**Work instructions:** Copy out all of the data below exactly, so that no word differs from the original.
··········
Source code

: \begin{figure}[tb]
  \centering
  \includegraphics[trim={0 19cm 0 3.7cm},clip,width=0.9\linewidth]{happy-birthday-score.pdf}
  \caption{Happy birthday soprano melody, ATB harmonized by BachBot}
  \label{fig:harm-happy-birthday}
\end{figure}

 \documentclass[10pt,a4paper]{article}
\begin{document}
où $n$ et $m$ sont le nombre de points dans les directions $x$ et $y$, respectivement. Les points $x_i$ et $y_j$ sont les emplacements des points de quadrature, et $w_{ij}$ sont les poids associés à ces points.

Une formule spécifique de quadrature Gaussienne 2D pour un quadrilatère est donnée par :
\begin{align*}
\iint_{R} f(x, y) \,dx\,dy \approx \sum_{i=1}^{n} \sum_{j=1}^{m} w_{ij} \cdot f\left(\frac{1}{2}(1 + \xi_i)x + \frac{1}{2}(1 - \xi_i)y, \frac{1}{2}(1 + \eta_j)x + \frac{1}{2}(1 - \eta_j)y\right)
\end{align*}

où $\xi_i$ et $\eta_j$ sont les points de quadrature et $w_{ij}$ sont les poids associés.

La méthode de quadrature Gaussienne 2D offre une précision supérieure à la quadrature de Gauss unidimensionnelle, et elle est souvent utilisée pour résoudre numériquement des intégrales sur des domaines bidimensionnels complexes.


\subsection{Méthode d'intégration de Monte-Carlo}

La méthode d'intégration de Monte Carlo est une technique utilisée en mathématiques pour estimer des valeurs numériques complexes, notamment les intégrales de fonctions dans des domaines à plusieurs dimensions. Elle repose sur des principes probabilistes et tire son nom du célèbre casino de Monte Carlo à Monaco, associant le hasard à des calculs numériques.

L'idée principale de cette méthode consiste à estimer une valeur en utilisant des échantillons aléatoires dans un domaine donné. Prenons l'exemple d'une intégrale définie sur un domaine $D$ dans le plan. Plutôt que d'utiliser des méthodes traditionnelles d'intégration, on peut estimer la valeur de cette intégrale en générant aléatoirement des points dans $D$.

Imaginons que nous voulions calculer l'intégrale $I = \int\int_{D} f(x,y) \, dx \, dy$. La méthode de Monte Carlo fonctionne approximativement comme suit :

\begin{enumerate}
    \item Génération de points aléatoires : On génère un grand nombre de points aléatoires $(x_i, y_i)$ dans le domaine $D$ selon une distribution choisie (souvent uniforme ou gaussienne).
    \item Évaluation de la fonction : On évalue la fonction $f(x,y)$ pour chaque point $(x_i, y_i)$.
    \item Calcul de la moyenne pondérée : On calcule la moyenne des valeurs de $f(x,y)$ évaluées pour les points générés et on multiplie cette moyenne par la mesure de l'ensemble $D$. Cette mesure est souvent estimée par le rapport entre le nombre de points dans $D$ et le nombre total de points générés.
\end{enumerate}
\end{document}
··········
**The answer:**
Source code

: \begin{figure}[tb]
  \centering
  \includegraphics[trim={0 19cm 0 3.7cm},clip,width=0.9\linewidth]{happy-birthday-score.pdf}
  \caption{Happy birthday soprano melody, ATB harmonized by BachBot}
  \label{fig:harm-happy-birthday}
\end{figure}

 \documentclass[10pt,a4paper]{article}
\begin{document}
où $n$ et $m$ sont le nombre de points dans les directions $x$ et $y$, respectivement. Les points $x_i$ et $y_j$ sont les emplacements des points de quadrature, et $w_{ij}$ sont les poids associés à ces points.

Une formule spécifique de quadrature Gaussienne 2D pour un quadrilatère est donnée par :
\begin{align*}
\iint_{R} f(x, y) \,dx\,dy \approx \sum_{i=1}^{n} \sum_{j=1}^{m} w_{ij} \cdot f\left(\frac{1}{2}(1 + \xi_i)x + \frac{1}{2}(1 - \xi_i)y, \frac{1}{2}(1 + \eta_j)x + \frac{1}{2}(1 - \eta_j)y\right)
\end{align*}

où $\xi_i$ et $\eta_j$ sont les points de quadrature et $w_{ij}$ sont les poids associés.

La méthode de quadrature Gaussienne 2D offre une précision supérieure à la quadrature de Gauss unidimensionnelle, et elle est souvent utilisée pour résoudre numériquement des intégrales sur des domaines bidimensionnels complexes.


\subsection{Méthode d'intégration de Monte-Carlo}

La méthode d'intégration de Monte Carlo est une technique utilisée en mathématiques pour estimer des valeurs numériques complexes, notamment les intégrales de fonctions dans des domaines à plusieurs dimensions. Elle repose sur des principes probabilistes et tire son nom du célèbre casino de Monte Carlo à Monaco, associant le hasard à des calculs numériques.

L'idée principale de cette méthode consiste à estimer une valeur en utilisant des échantillons aléatoires dans un domaine donné. Prenons l'exemple d'une intégrale définie sur un domaine $D$ dans le plan. Plutôt que d'utiliser des méthodes traditionnelles d'intégration, on peut estimer la valeur de cette intégrale en générant aléatoirement des points dans $D$.

Imaginons que nous voulions calculer l'intégrale $I = \int\int_{D} f(x,y) \, dx \, dy$. La méthode de Monte Carlo fonctionne approximativement comme suit :

\begin{enumerate}
    \item Génération de points aléatoires : On génère un grand nombre de points aléatoires $(x_i, y_i)$ dans le domaine $D$ selon une distribution choisie (souvent uniforme ou gaussienne).
    \item Évaluation de la fonction : On évalue la fonction $f(x,y)$ pour chaque point $(x_i, y_i)$.
    \item Calcul de la moyenne pondérée : On calcule la moyenne des valeurs de $f(x,y)$ évaluées pour les points générés et on multiplie cette moyenne par la mesure de l'ensemble $D$. Cette mesure est souvent estimée par le rapport entre le nombre de points dans $D$ et le nombre total de points générés.
\end{enumerate}
\end{document}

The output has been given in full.